[Records from a collection]
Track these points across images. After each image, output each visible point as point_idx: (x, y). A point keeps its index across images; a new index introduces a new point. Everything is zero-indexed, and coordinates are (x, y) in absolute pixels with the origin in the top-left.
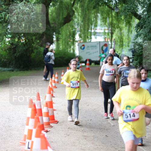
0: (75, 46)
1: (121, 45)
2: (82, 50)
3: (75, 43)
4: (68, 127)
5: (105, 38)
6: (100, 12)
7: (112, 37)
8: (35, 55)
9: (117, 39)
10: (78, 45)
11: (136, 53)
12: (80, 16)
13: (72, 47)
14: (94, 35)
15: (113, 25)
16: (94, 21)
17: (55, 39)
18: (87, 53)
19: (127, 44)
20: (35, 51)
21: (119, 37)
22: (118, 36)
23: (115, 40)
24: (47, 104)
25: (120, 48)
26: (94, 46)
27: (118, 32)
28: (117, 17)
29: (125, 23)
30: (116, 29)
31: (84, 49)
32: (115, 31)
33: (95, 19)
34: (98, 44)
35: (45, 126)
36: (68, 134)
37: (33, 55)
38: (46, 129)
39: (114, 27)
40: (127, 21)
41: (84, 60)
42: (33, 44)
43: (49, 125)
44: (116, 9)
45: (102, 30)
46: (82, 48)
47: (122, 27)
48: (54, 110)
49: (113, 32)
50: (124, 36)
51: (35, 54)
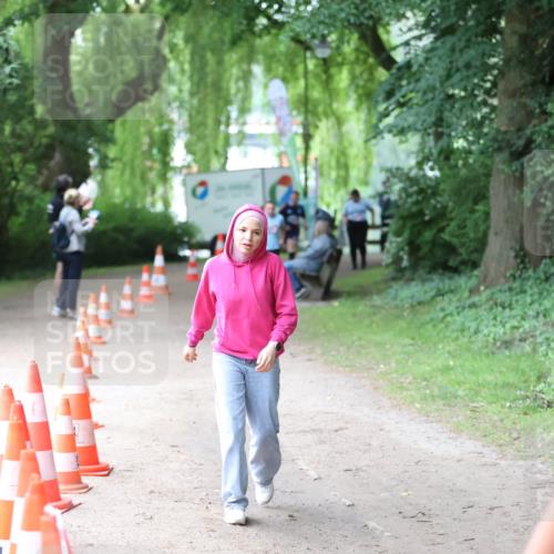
0: (172, 188)
1: (340, 181)
2: (197, 202)
3: (170, 174)
4: (149, 490)
5: (280, 155)
6: (260, 57)
7: (307, 148)
8: (21, 224)
9: (326, 159)
10: (184, 183)
11: (398, 207)
12: (188, 74)
13: (160, 190)
14: (240, 144)
15: (310, 107)
16: (238, 90)
17: (93, 163)
18: (217, 211)
19: (362, 175)
20: (23, 208)
21: (332, 152)
22: (328, 145)
23: (319, 162)
24: (67, 403)
25: (337, 190)
26: (241, 187)
27: (328, 130)
28: (324, 77)
29: (354, 96)
30: (320, 120)
31: (204, 195)
32: (317, 127)
33: (241, 84)
34: (256, 176)
35: (62, 487)
36: (149, 515)
37: (15, 224)
38: (66, 497)
39: (315, 114)
40: (360, 91)
41: (208, 237)
42: (13, 183)
43: (79, 482)
44: (318, 46)
45: (268, 123)
46: (199, 192)
47: (345, 113)
48: (97, 426)
49: (312, 130)
50: (351, 144)
51: (20, 220)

**Task**
The answer must be an exact transcription of the lines from the one containing "45: (102, 30)" through the last line of the records above, both included, with no pictures.

**Exercise answer**
45: (102, 30)
46: (82, 48)
47: (122, 27)
48: (54, 110)
49: (113, 32)
50: (124, 36)
51: (35, 54)
0: (172, 188)
1: (340, 181)
2: (197, 202)
3: (170, 174)
4: (149, 490)
5: (280, 155)
6: (260, 57)
7: (307, 148)
8: (21, 224)
9: (326, 159)
10: (184, 183)
11: (398, 207)
12: (188, 74)
13: (160, 190)
14: (240, 144)
15: (310, 107)
16: (238, 90)
17: (93, 163)
18: (217, 211)
19: (362, 175)
20: (23, 208)
21: (332, 152)
22: (328, 145)
23: (319, 162)
24: (67, 403)
25: (337, 190)
26: (241, 187)
27: (328, 130)
28: (324, 77)
29: (354, 96)
30: (320, 120)
31: (204, 195)
32: (317, 127)
33: (241, 84)
34: (256, 176)
35: (62, 487)
36: (149, 515)
37: (15, 224)
38: (66, 497)
39: (315, 114)
40: (360, 91)
41: (208, 237)
42: (13, 183)
43: (79, 482)
44: (318, 46)
45: (268, 123)
46: (199, 192)
47: (345, 113)
48: (97, 426)
49: (312, 130)
50: (351, 144)
51: (20, 220)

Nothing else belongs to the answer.